Dreamed up by founders Megan Conery and Molly Taylor in a Victorian police station, hotdog is an annual poetry collection that publishes female-identifying, non-binary, and transgender voices. The title of their third issue, Delightfully Unprofessional, is the zine’s ethos, as Megan and Molly learned how to design and publish on the job. Hotdog publishes poems that explore identity, food, and secret desires, alongside surreal and gaudy graphics. It’s funny, weird, and often painfully honest.   


Describing itself as a “mixtape of curated work” and taking inspiration from memes, astrology, and 80s office culture, SPAM is the print equivalent of the 2004 blogger. IRL and online collide, as SPAM takes traditional poetic forms and quotes from modernist writers and places them beside TripAdvisor reviews and Kim Kardashian fansites.

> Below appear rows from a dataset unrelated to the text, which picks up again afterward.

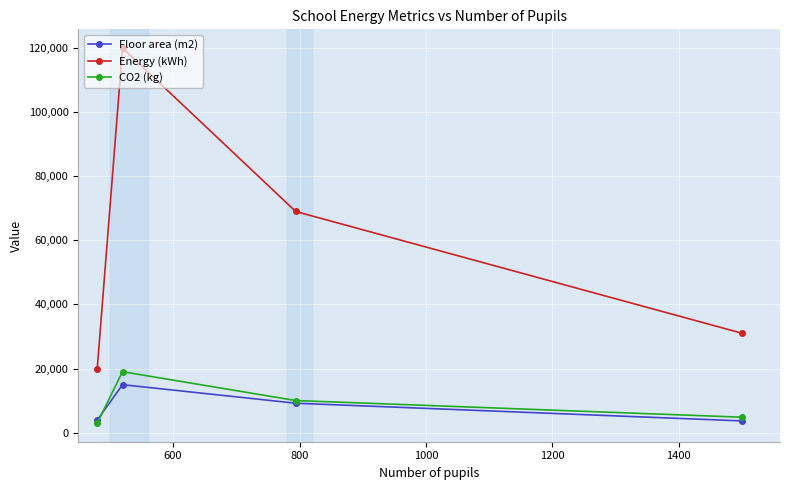

Which series has the largest total across all categories?

Energy (kWh)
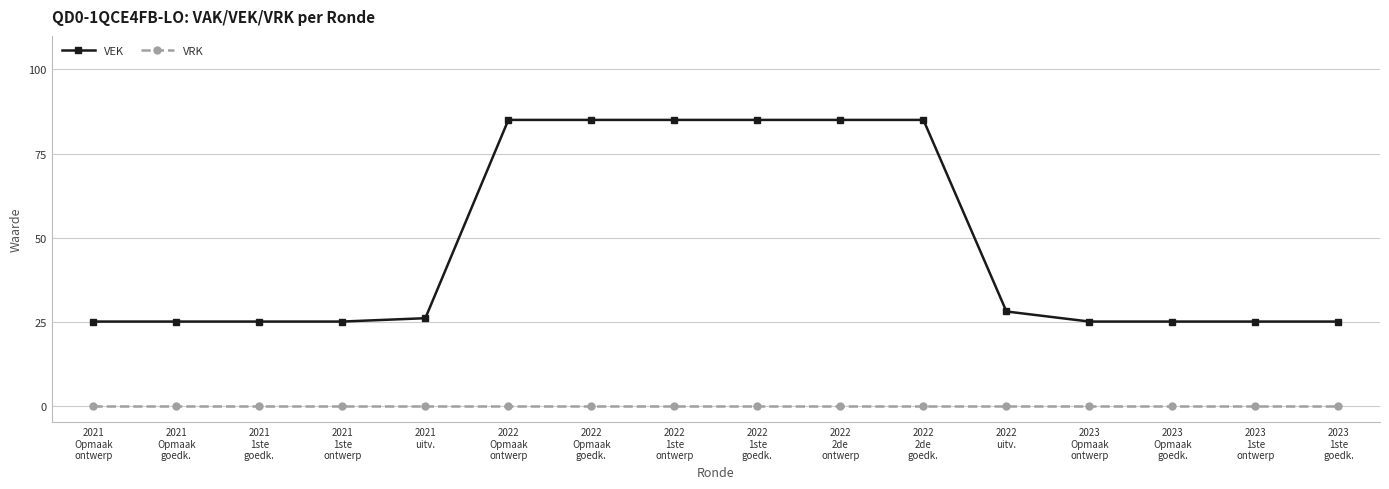

What is the label of the 14th point from the left?

2023
Opmaak
goedk.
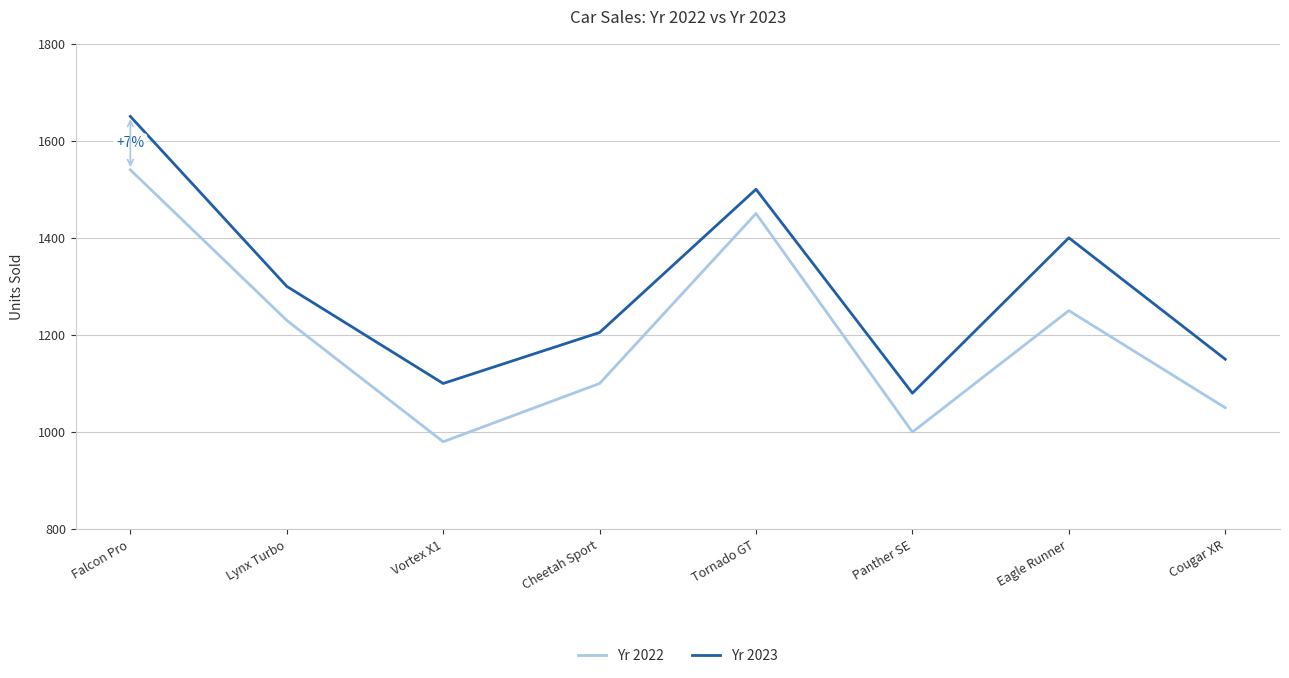

Where is the first local minimum for Yr 2023?

Vortex X1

The zine creates monstrous hybrids of high and low culture in in cut-and-paste style collages in the tradition of Dada.  


Coming from a long tradition of small press poetry in Scotland, CUMULUS is an experimental poetry zine that positions words among watercolour clouds. Rather than the traditional 70s punk aesthetic of zines, CUMULUS resembles a high-brow literary magazine, but without any of the pretension (or price tag). Like its cloud font, CUMULUS is bubbly and energised in its effort to bring together the social, political, aesthetic, and intellectual qualities of experimental poetry.   

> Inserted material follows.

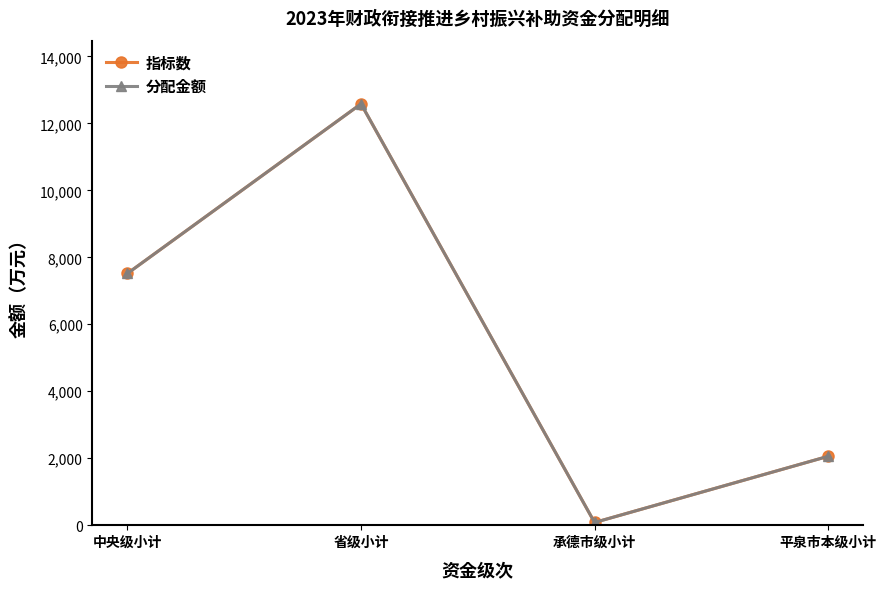

Does the chart have visible grid lines?

No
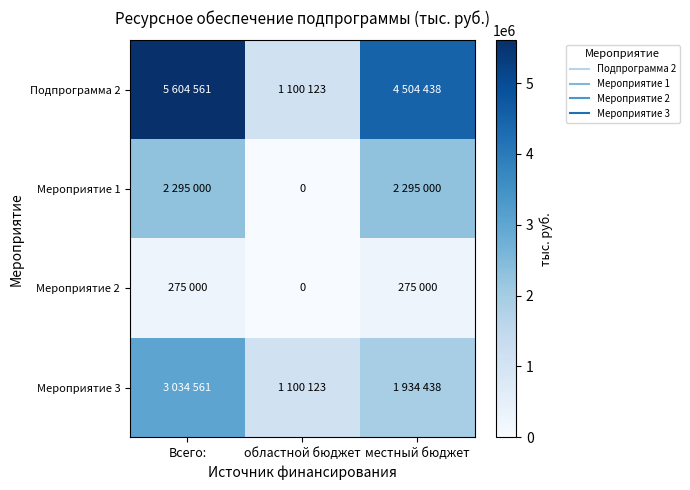

Which series has the largest total across all categories?

Подпрограмма 2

In 2011, femme punk LA poet, Taleen Kali, created DUM DUM when she couldn’t find a space for her experimental poetry in traditional literary magazines. Combining the attitude of the riot grrrl movement with the aesthetic of avant-garde photomontage, DUM DUM is published in a completely different form every year, from a postcard book to a fluxkit to standard bound book.


Now in its third year, DATABLEED is the non-poetry online poetry zine. Questioning what the hell poetry even is, the zine combines text, visual art, video, and audio. DATABLEED merges the 70s DIY zine aesthetic with the age of the internet by completely democratising the form, making everything available for immediate consumption online.  


A grassroots A5 booklet, RAUM was created to bring a community of voices together. Like SPAM, RAUM was born in Glasgow (it seems there’s something in the city’s water that’s making it the leader of new and alternative forms of art in the UK). RAUM is unusual, as unlike other zines, it doesn’t call for submissions based on a theme; instead, the theme emerges from what poetry is submitted. The only guideline is that poems need to fit on an A5 piece of paper.     


Costing two quid and held together by a stapler, Zarf follows in the tradition of old-school, photocopier zines. While other poetry collections are painstakingly curated, Zarf’s pamphlet form looks like it was spat out by a typewriter the night before, and features some of the most innovative young poets working today. In the latest issue, Zarf describes what it and, more generally, poetry zines are doing: “poems are like stars in this, as in all other ways, that when we look at them just right we allow ourselves to admit the everywhere of gathering.”